▶ [WHAT YOU WILL DO]: Your copy must hold all of the data below, unchanged and without images.

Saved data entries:
Segment Open
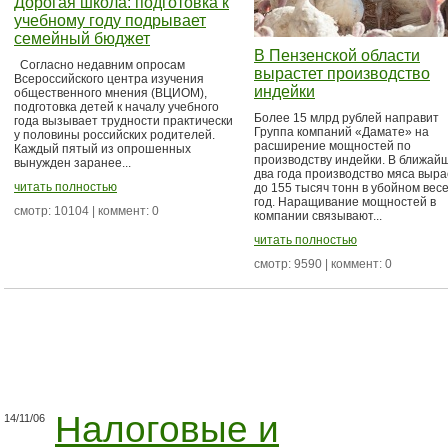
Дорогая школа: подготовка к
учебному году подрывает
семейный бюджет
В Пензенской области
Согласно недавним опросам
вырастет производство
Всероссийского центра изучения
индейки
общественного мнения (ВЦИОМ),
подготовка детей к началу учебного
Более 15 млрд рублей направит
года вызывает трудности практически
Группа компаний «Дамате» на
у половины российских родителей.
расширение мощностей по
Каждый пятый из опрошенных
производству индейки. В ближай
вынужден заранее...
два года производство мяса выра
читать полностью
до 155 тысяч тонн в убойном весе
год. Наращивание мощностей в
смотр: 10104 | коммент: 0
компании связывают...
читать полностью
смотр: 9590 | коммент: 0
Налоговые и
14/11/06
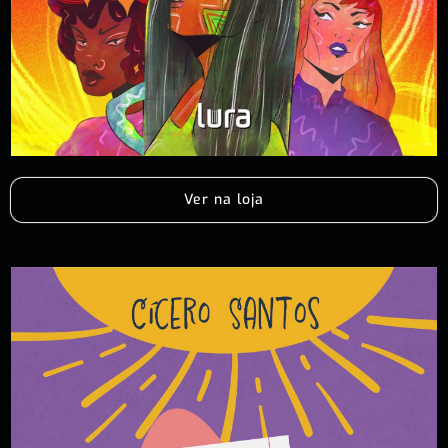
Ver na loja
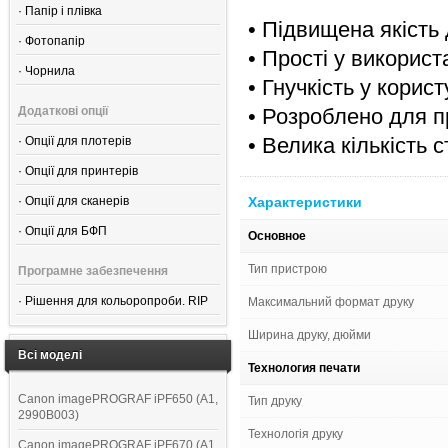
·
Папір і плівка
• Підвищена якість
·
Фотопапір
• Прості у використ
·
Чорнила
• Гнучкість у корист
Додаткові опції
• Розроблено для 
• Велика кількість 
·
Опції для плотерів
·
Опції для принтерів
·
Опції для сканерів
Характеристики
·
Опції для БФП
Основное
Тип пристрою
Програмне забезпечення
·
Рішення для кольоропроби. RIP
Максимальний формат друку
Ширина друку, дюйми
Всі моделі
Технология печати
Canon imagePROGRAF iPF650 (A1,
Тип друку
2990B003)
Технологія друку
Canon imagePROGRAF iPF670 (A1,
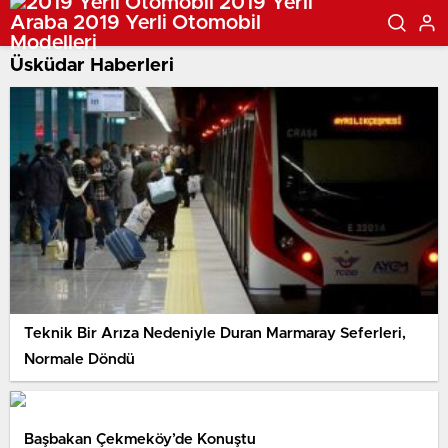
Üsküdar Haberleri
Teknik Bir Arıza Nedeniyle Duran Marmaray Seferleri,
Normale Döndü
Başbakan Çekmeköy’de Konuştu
Segment Closed
▶ [TASK ANSWER]:
Дорогая школа: подготовка к
учебному году подрывает
семейный бюджет
В Пензенской области
Согласно недавним опросам
вырастет производство
Всероссийского центра изучения
индейки
общественного мнения (ВЦИОМ),
подготовка детей к началу учебного
Более 15 млрд рублей направит
года вызывает трудности практически
Группа компаний «Дамате» на
у половины российских родителей.
расширение мощностей по
Каждый пятый из опрошенных
производству индейки. В ближай
вынужден заранее...
два года производство мяса выра
читать полностью
до 155 тысяч тонн в убойном весе
год. Наращивание мощностей в
смотр: 10104 | коммент: 0
компании связывают...
читать полностью
смотр: 9590 | коммент: 0
Налоговые и
14/11/06
Ver na loja
·
Папір і плівка
• Підвищена якість
·
Фотопапір
• Прості у використ
·
Чорнила
• Гнучкість у корист
Додаткові опції
• Розроблено для 
• Велика кількість 
·
Опції для плотерів
·
Опції для принтерів
·
Опції для сканерів
Характеристики
·
Опції для БФП
Основное
Тип пристрою
Програмне забезпечення
·
Рішення для кольоропроби. RIP
Максимальний формат друку
Ширина друку, дюйми
Всі моделі
Технология печати
Canon imagePROGRAF iPF650 (A1,
Тип друку
2990B003)
Технологія друку
Canon imagePROGRAF iPF670 (A1,
Üsküdar Haberleri
Teknik Bir Arıza Nedeniyle Duran Marmaray Seferleri,
Normale Döndü
Başbakan Çekmeköy’de Konuştu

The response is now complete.